Exercise aim
Could you set down the listing below exactly, leaving out its pictures?

Input records
══════════

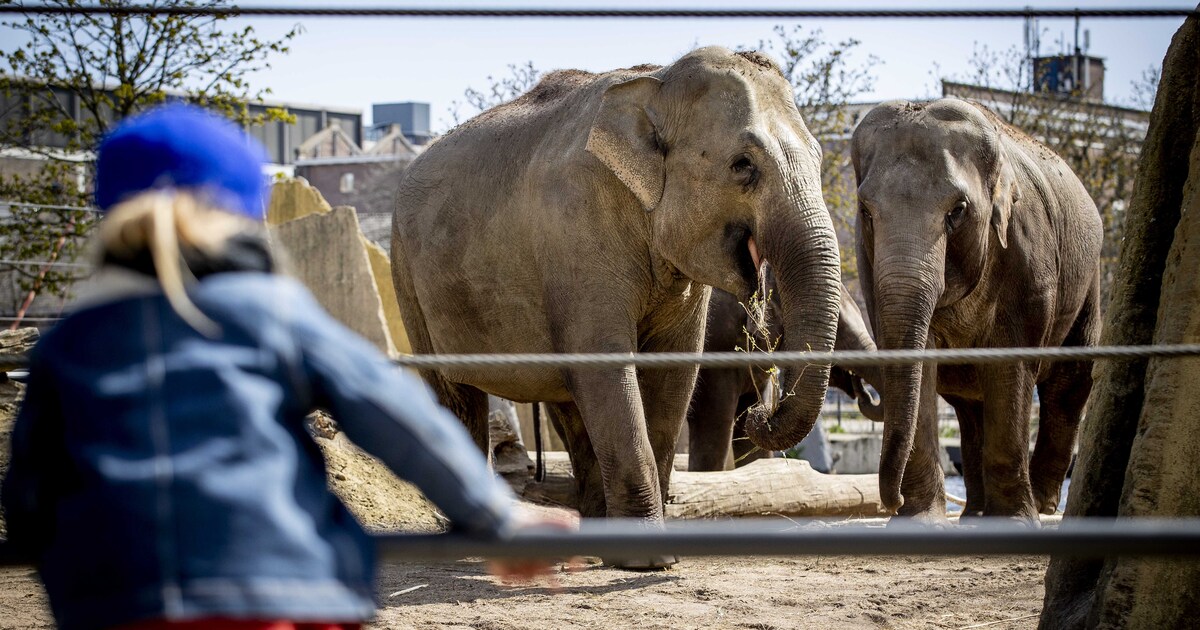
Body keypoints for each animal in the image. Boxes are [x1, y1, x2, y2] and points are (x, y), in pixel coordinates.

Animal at [388, 48, 840, 535]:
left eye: (819, 158)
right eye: (743, 165)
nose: (758, 413)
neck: (656, 82)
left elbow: (673, 373)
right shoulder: (575, 229)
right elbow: (605, 369)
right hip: (406, 274)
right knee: (457, 397)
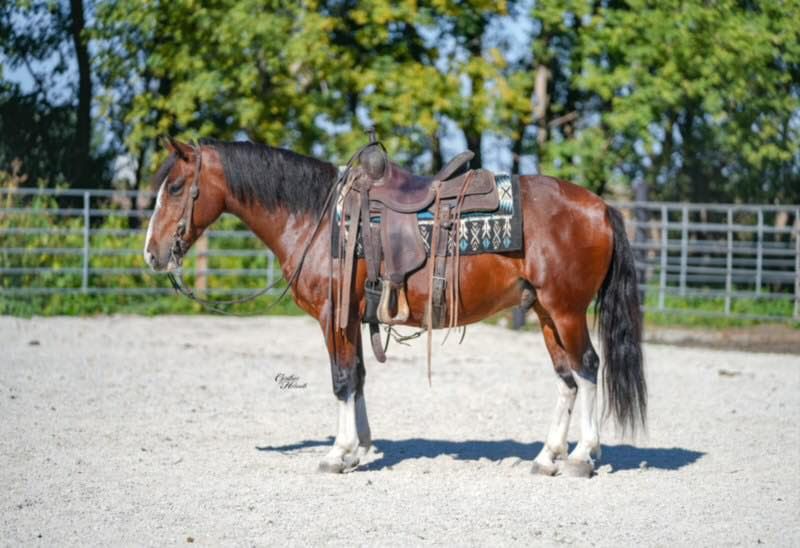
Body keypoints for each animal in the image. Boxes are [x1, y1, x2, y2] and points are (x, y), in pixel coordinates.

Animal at [143, 138, 646, 478]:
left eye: (176, 187)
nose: (152, 253)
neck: (318, 220)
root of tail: (601, 207)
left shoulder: (332, 317)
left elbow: (342, 380)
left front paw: (338, 453)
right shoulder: (350, 317)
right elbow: (358, 377)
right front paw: (359, 447)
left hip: (566, 311)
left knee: (587, 368)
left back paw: (581, 456)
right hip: (545, 312)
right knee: (566, 378)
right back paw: (547, 457)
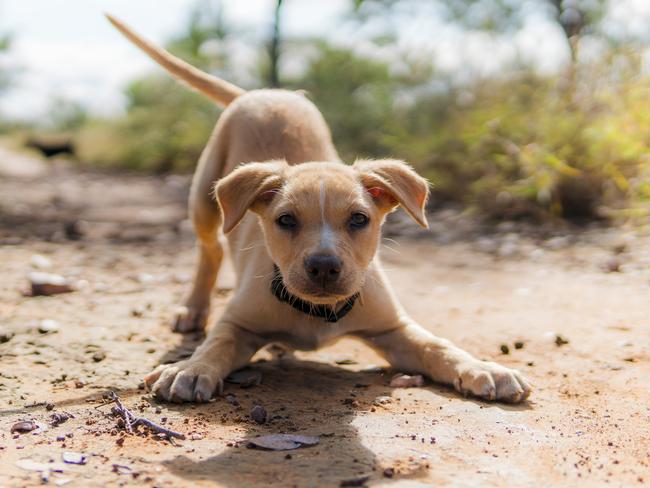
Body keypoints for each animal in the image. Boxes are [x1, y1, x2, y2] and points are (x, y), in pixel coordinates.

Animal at [107, 15, 532, 404]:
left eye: (359, 219)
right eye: (285, 220)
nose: (324, 267)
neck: (317, 312)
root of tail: (260, 92)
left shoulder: (396, 329)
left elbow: (438, 345)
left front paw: (482, 367)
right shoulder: (236, 323)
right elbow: (217, 344)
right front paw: (191, 368)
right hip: (204, 201)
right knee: (209, 250)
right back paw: (193, 309)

══════════

Your solution
Body keypoints for each animal in the image. Boxes are [x1, y1, x2, y2] and points are (x, y), in pixel coordinates.

Animal at [388, 48, 840, 535]:
left eye: (819, 158)
right eye: (743, 165)
nose: (758, 413)
neck: (656, 82)
left elbow: (673, 373)
right shoulder: (575, 229)
right elbow: (605, 369)
right hip: (406, 274)
right knee: (457, 397)
Body keypoints for each animal in the image. Boxes are [x1, y1, x2, y2] and points are (x, y), in pixel coordinates.

Animal at [143, 138, 646, 478]:
left eye: (176, 187)
nose: (152, 253)
neck: (318, 220)
root of tail: (601, 207)
left shoulder: (332, 317)
left elbow: (342, 380)
left front paw: (338, 453)
right shoulder: (350, 317)
right elbow: (358, 377)
right front paw: (359, 447)
left hip: (566, 311)
left knee: (587, 368)
left back paw: (581, 456)
right hip: (545, 312)
right knee: (566, 378)
right back paw: (547, 457)
Body keypoints for each animal in the image. Boxes are [x1, y1, x2, y2] and points are (x, y), in pixel coordinates.

Animal at [107, 15, 532, 404]:
left eye: (359, 219)
right eye: (285, 220)
nose: (324, 267)
neck: (317, 312)
root of tail: (260, 92)
left shoulder: (396, 329)
left elbow: (438, 345)
left front paw: (482, 367)
right shoulder: (236, 323)
right elbow: (217, 344)
right front paw: (191, 368)
right hip: (204, 201)
right knee: (209, 250)
right back paw: (193, 309)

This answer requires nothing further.